─── Material to process ───
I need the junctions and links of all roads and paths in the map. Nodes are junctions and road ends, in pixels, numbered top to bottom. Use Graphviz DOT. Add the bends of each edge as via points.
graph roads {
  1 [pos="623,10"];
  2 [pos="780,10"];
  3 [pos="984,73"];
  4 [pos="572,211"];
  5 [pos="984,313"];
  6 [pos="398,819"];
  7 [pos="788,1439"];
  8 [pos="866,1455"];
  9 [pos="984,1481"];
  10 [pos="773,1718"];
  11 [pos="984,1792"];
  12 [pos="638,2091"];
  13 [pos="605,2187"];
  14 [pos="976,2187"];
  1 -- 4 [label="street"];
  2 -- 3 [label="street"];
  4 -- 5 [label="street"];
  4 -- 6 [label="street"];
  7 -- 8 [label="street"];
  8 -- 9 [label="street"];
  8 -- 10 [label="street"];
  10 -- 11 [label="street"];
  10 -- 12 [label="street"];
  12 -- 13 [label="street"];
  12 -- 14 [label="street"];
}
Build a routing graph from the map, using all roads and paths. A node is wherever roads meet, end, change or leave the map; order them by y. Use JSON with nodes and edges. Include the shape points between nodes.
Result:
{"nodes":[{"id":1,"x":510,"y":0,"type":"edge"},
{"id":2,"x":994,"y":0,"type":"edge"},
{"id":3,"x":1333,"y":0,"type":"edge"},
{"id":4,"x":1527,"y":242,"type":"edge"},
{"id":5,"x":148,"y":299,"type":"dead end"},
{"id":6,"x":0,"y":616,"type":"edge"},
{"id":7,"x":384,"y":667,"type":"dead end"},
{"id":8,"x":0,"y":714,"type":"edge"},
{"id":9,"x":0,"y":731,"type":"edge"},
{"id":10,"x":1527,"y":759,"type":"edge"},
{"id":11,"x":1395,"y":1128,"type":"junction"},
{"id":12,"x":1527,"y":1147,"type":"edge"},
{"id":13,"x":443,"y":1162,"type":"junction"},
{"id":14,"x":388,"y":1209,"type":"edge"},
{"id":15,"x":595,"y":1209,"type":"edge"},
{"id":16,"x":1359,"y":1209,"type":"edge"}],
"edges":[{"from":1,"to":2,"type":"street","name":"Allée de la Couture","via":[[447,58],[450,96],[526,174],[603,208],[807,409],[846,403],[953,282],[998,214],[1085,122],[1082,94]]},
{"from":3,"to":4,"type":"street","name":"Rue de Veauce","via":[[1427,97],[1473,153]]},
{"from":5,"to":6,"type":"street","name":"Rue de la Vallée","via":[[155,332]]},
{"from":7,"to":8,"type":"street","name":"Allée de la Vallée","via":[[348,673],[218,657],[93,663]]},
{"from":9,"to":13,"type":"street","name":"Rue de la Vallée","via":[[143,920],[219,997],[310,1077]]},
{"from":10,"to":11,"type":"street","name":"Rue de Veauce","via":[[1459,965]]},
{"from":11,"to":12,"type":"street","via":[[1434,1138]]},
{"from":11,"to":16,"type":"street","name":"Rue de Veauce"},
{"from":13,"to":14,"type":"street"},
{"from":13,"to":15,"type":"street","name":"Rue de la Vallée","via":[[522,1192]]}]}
───
Your task: The data above is to be given again, with every line exact.

Written solution:
I need the junctions and links of all roads and paths in the map. Nodes are junctions and road ends, in pixels, numbered top to bottom. Use Graphviz DOT. Add the bends of each edge as via points.
graph roads {
  1 [pos="623,10"];
  2 [pos="780,10"];
  3 [pos="984,73"];
  4 [pos="572,211"];
  5 [pos="984,313"];
  6 [pos="398,819"];
  7 [pos="788,1439"];
  8 [pos="866,1455"];
  9 [pos="984,1481"];
  10 [pos="773,1718"];
  11 [pos="984,1792"];
  12 [pos="638,2091"];
  13 [pos="605,2187"];
  14 [pos="976,2187"];
  1 -- 4 [label="street"];
  2 -- 3 [label="street"];
  4 -- 5 [label="street"];
  4 -- 6 [label="street"];
  7 -- 8 [label="street"];
  8 -- 9 [label="street"];
  8 -- 10 [label="street"];
  10 -- 11 [label="street"];
  10 -- 12 [label="street"];
  12 -- 13 [label="street"];
  12 -- 14 [label="street"];
}
Build a routing graph from the map, using all roads and paths. A node is wherever roads meet, end, change or leave the map; order them by y. Use JSON with nodes and edges. Include the shape points between nodes.
Result:
{"nodes":[{"id":1,"x":510,"y":0,"type":"edge"},
{"id":2,"x":994,"y":0,"type":"edge"},
{"id":3,"x":1333,"y":0,"type":"edge"},
{"id":4,"x":1527,"y":242,"type":"edge"},
{"id":5,"x":148,"y":299,"type":"dead end"},
{"id":6,"x":0,"y":616,"type":"edge"},
{"id":7,"x":384,"y":667,"type":"dead end"},
{"id":8,"x":0,"y":714,"type":"edge"},
{"id":9,"x":0,"y":731,"type":"edge"},
{"id":10,"x":1527,"y":759,"type":"edge"},
{"id":11,"x":1395,"y":1128,"type":"junction"},
{"id":12,"x":1527,"y":1147,"type":"edge"},
{"id":13,"x":443,"y":1162,"type":"junction"},
{"id":14,"x":388,"y":1209,"type":"edge"},
{"id":15,"x":595,"y":1209,"type":"edge"},
{"id":16,"x":1359,"y":1209,"type":"edge"}],
"edges":[{"from":1,"to":2,"type":"street","name":"Allée de la Couture","via":[[447,58],[450,96],[526,174],[603,208],[807,409],[846,403],[953,282],[998,214],[1085,122],[1082,94]]},
{"from":3,"to":4,"type":"street","name":"Rue de Veauce","via":[[1427,97],[1473,153]]},
{"from":5,"to":6,"type":"street","name":"Rue de la Vallée","via":[[155,332]]},
{"from":7,"to":8,"type":"street","name":"Allée de la Vallée","via":[[348,673],[218,657],[93,663]]},
{"from":9,"to":13,"type":"street","name":"Rue de la Vallée","via":[[143,920],[219,997],[310,1077]]},
{"from":10,"to":11,"type":"street","name":"Rue de Veauce","via":[[1459,965]]},
{"from":11,"to":12,"type":"street","via":[[1434,1138]]},
{"from":11,"to":16,"type":"street","name":"Rue de Veauce"},
{"from":13,"to":14,"type":"street"},
{"from":13,"to":15,"type":"street","name":"Rue de la Vallée","via":[[522,1192]]}]}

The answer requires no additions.